*EXERCISE MATERIAL*.
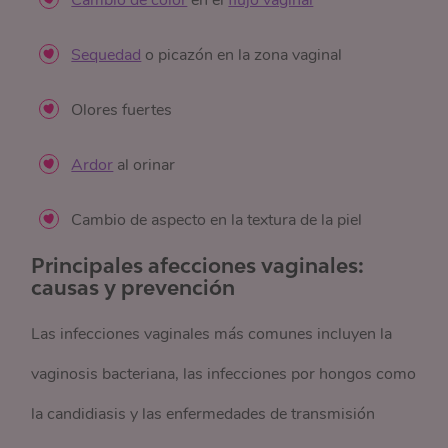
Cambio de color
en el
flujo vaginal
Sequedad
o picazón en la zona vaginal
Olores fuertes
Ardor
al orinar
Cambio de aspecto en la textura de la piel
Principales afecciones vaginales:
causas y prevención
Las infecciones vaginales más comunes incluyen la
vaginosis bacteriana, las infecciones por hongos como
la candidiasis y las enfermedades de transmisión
---
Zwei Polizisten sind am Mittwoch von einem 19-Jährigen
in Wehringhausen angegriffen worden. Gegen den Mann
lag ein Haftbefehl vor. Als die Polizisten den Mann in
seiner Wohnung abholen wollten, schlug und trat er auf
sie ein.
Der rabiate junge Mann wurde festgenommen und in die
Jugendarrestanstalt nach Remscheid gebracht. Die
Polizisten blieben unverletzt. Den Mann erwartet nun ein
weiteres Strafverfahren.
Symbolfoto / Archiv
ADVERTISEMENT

*WORK TO BE COMPLETED*. Where a line in the records above contains the string "vaginales", return that line.

*EXERCISE SOLUTION*.
Principales afecciones vaginales:
Las infecciones vaginales más comunes incluyen la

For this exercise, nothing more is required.